Items from a data source:
* * * * * * *

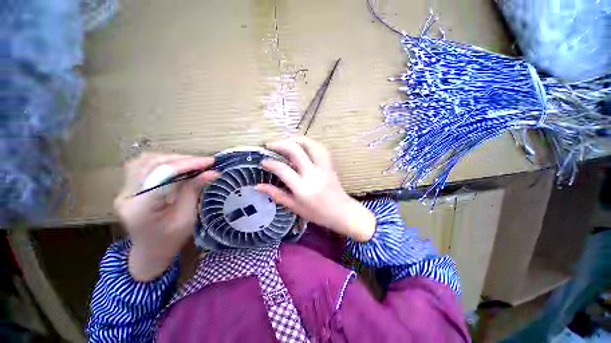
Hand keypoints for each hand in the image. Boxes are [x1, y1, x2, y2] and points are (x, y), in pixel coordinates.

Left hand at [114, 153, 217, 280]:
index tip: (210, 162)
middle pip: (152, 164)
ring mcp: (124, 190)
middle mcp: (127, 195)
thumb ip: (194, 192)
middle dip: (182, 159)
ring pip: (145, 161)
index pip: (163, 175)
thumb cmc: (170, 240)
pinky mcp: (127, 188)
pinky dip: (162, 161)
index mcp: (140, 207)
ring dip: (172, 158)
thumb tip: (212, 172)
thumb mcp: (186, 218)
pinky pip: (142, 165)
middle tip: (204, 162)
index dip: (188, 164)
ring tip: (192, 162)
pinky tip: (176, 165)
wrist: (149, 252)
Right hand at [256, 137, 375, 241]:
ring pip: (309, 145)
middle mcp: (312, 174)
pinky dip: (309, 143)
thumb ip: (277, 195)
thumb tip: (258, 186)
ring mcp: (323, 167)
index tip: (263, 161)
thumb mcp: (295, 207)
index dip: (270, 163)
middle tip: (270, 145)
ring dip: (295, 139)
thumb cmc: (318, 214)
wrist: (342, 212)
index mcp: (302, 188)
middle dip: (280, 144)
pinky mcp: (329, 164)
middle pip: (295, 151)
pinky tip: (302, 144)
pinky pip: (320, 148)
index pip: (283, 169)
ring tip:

* * * * * * *

■ What you need to do ■
From the data above, output exactly the lines between the one containing "index tip: (210, 162)" and the one containing "wrist: (342, 212)", counting both of them.

■ Answer area ■
index tip: (210, 162)
middle pip: (152, 164)
ring mcp: (124, 190)
middle mcp: (127, 195)
thumb ip: (194, 192)
middle dip: (182, 159)
ring pip: (145, 161)
index pip: (163, 175)
thumb cmc: (170, 240)
pinky mcp: (127, 188)
pinky dip: (162, 161)
index mcp: (140, 207)
ring dip: (172, 158)
thumb tip: (212, 172)
thumb mcp: (186, 218)
pinky pip: (142, 165)
middle tip: (204, 162)
index dip: (188, 164)
ring tip: (192, 162)
pinky tip: (176, 165)
wrist: (149, 252)
Right hand at [256, 137, 375, 241]:
ring pip: (309, 145)
middle mcp: (312, 174)
pinky dip: (309, 143)
thumb ip: (277, 195)
thumb tip: (258, 186)
ring mcp: (323, 167)
index tip: (263, 161)
thumb mcp: (295, 207)
index dip: (270, 163)
middle tip: (270, 145)
ring dip: (295, 139)
thumb cmc: (318, 214)
wrist: (342, 212)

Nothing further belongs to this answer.